NASA publishes what it calls an "estimate" of the Earth's global mean surface temperature. Digging through papers I've been able to find some documentation of how these numbers are computed, but I have had a frustratingly hard time answering what seems to me a much more basic question: what is this "estimate" an estimate of? That is, what is the abstract conceptual quantity that we'd really like to know, if we could? Without that, I don't understand how we can evaluate how well, for instance, the methods they use to blend together data sources of different resolutions and reliabilities, since the definition wouldn't have any stronger "correctness" criterion than just "this is how we put these numbers together".
It seems to me that the conceptual quantity they're trying to measure is, for a given year:
- Imagine gridding up the earth into equal-area grids and putting a thermometer in each one.
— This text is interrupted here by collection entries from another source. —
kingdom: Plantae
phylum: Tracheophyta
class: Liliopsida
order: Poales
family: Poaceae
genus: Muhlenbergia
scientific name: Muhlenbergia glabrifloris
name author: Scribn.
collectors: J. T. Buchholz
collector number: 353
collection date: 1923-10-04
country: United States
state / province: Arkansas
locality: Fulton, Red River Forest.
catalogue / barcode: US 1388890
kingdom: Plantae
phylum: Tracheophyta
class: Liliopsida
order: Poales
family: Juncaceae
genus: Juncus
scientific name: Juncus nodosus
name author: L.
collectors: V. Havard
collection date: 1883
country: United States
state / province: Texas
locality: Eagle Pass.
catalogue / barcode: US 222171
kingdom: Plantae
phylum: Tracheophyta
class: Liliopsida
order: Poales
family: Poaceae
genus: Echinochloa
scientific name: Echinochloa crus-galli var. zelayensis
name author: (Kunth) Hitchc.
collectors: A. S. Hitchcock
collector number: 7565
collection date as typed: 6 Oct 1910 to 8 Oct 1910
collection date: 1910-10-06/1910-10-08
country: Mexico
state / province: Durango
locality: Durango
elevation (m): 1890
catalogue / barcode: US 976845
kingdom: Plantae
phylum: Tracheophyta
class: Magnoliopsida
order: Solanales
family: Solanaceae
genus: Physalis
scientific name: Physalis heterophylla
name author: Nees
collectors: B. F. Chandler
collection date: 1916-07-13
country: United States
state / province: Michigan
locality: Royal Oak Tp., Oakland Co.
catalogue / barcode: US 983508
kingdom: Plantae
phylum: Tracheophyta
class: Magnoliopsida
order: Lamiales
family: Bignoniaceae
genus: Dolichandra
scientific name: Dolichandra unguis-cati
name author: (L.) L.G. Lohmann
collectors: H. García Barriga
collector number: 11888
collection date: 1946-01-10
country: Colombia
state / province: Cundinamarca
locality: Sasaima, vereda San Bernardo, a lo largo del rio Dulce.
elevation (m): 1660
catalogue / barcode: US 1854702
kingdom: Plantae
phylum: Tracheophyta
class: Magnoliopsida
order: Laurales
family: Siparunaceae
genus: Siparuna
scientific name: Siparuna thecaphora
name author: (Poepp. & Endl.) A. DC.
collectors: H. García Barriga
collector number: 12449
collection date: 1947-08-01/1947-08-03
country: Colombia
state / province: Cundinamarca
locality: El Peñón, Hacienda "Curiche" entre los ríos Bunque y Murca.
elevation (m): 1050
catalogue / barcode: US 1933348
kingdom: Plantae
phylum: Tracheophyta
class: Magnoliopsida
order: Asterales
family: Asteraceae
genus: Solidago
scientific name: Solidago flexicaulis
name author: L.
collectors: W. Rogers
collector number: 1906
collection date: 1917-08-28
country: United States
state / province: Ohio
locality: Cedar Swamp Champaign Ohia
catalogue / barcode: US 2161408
- For each thermometer, imagine taking the limit of the average reading as number of readings increases for a one-year timespan from midnight on Jan 1 to just before midnight on Dec 31 of the given year
- Now take the limit of the average of all those single-thermometer limits for every thermometer in your grid, as the size of the grid squares decreases.
But this is really just a guess as to what they're after -- I have skimmed over several papers on this subject and I haven't been able to find any discussion of this at all. Is this just something basic that climate researchers know that I'm missing?